First, Palmiero believes that the governor should appoint members to the UNC Board of Governors instead of the General Assembly.

“Right now, with legislators selecting every member on the UNC Board of Governors, often with more regard to local consideration than statewide needs, there is no comprehensive vision, no statewide leadership, no clear accountability,” Palmerio writes.

Additionally, Palmiero is concerned that in the current configuration, most of the Board’s work is done in the committees with board members rubber-stamping the decisions during the full board meeting. He suggests reducing the size of the Board from 32 members to 15.

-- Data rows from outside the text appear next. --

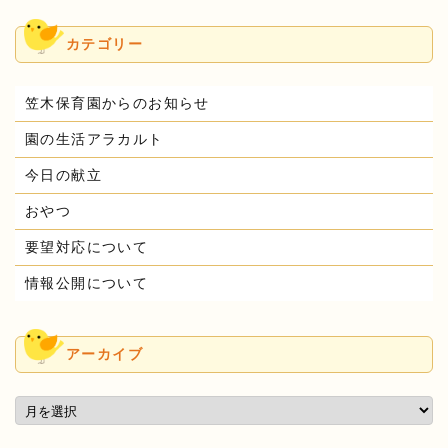
カテゴリー
笠木保育園からのお知らせ
園の生活アラカルト
今日の献立
おやつ
要望対応について
情報公開について
アーカイブ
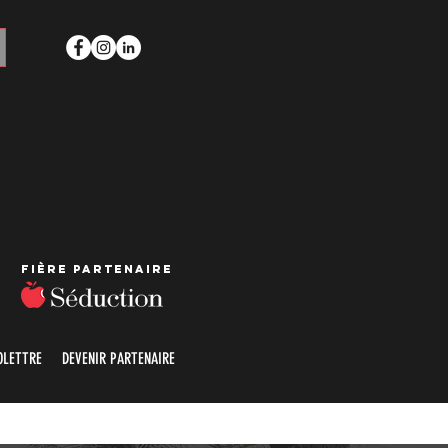
Fière partenaire
OLETTRE
DEVENIR PARTENAIRE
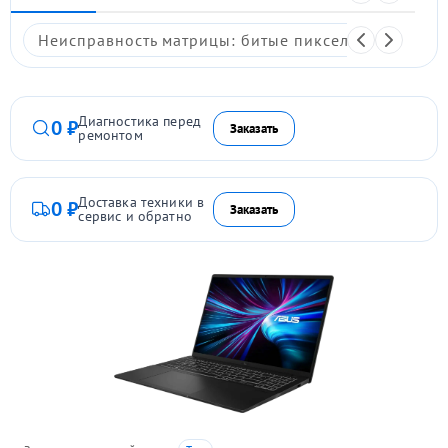
Неисправность матрицы: битые пиксели, мерцание,
Диагностика перед
0 ₽
Заказать
ремонтом
Доставка техники в
0 ₽
Заказать
сервис и обратно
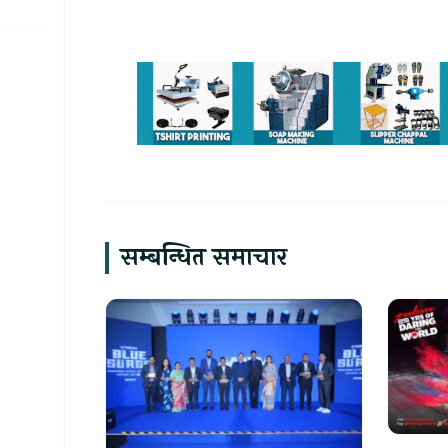
सम्बन्धित समाचार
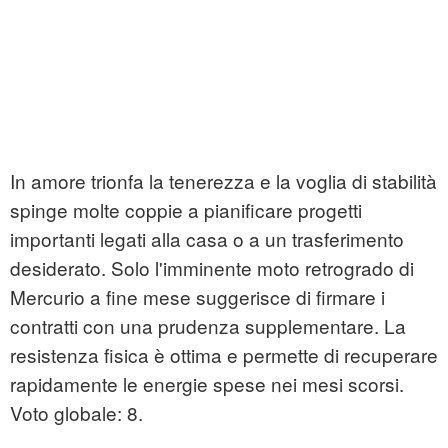
In amore trionfa la tenerezza e la voglia di stabilità
spinge molte coppie a pianificare progetti
importanti legati alla casa o a un trasferimento
desiderato. Solo l'imminente moto retrogrado di
Mercurio a fine mese suggerisce di firmare i
contratti con una prudenza supplementare. La
resistenza fisica è ottima e permette di recuperare
rapidamente le energie spese nei mesi scorsi.
Voto globale: 8.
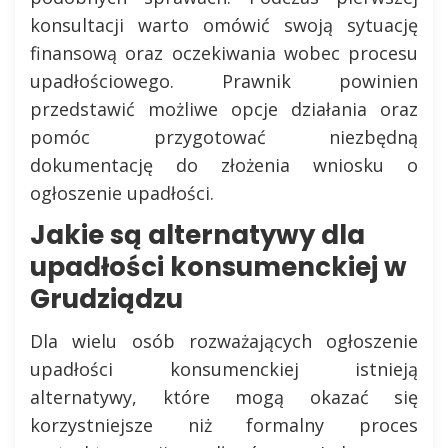
konsultacji warto omówić swoją sytuację
finansową oraz oczekiwania wobec procesu
upadłościowego. Prawnik powinien
przedstawić możliwe opcje działania oraz
pomóc przygotować niezbędną
dokumentację do złożenia wniosku o
ogłoszenie upadłości.
Jakie są alternatywy dla
upadłości konsumenckiej w
Grudziądzu
Dla wielu osób rozważających ogłoszenie
upadłości konsumenckiej istnieją
alternatywy, które mogą okazać się
korzystniejsze niż formalny proces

“An oversized board diffuses responsibility and makes meaningful discussion difficult,” Palmerio writes.

Despite the controversy over central versus local board authority, the University of North Carolina is growing in assets and students. Sanders asserts in the aforementioned article that by establishing a central board along with individual boards of trustees “North Carolina successfully dealt with this issue thirty years ago.” It appears that state politicians largely agree with this conclusion and that no major changes will be made to the governance of the system in the near future.

Thus, for the next few years, Erskine Bowles will be in charge of not only a multibillion-dollar institution, but also the education of thousands of North Carolina’s future leaders. Centuries of legislation have led to a great centralization of power into a single man’s hands. Let’s hope he wields it wisely.